# Document extract:
┄┄┄┄┄┄
Alessandro Guevara
- Country (sports): Brazil
- Born: 29 June 1974 (age 50)
- Prize money: $14,704

Singles
- Highest ranking: No. 592 (25 Feb 2002)

Doubles
- Highest ranking: No. 211 (30 Sep 2002)

= Alessandro Guevara =

Brazilian tennis player

Alessandro Guevara (born 29 June 1974) is a Brazilian former professional tennis player.

Guevara, who comes from Rio de Janeiro, had career high rankings of 592 for singles and 211 for doubles, featuring mostly on the satellite and ITF Futures circuits. He made it to ATP Challenger level as a doubles player and won a tournament in Gramado in 2002.
┄┄┄┄┄┄
# Information supplied:
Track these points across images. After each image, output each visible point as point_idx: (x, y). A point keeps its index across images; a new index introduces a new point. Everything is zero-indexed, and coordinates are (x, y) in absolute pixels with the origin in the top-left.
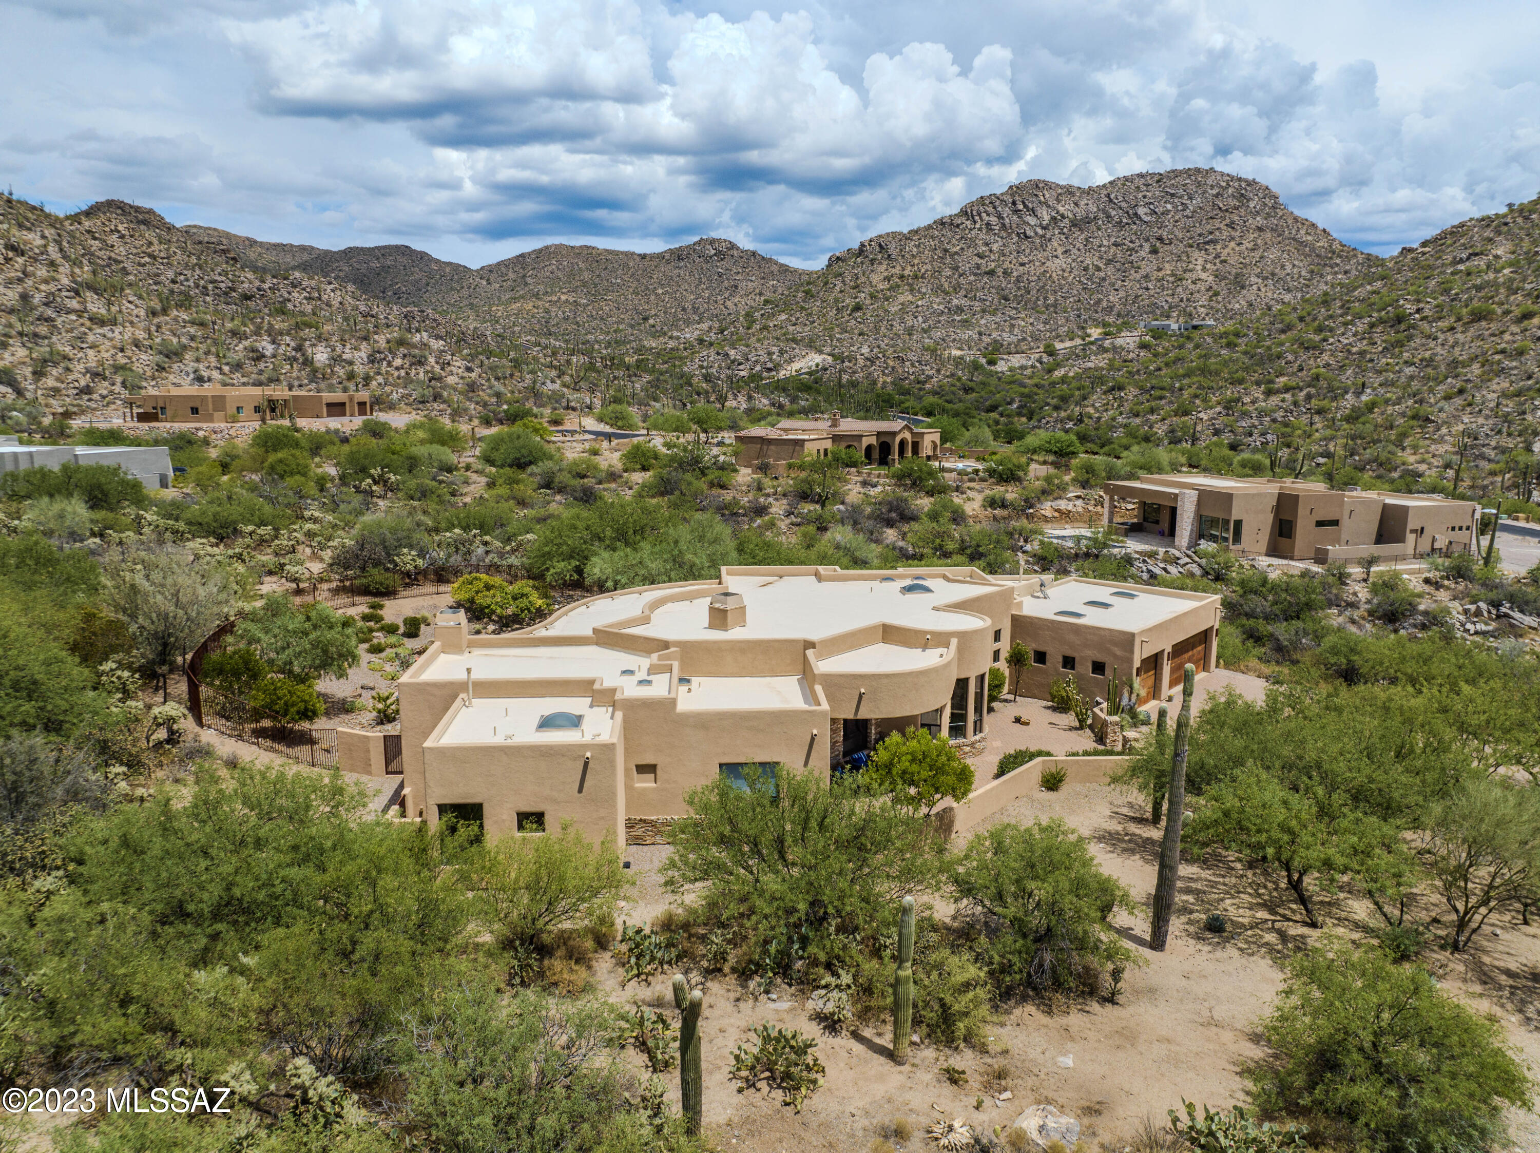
┄┄┄┄┄┄
# Work required:
According to the tennis player profile, where did Alessandro Guevara win a tournament in 2002? Answer from the tennis player profile alone.

# Your response:
Gramado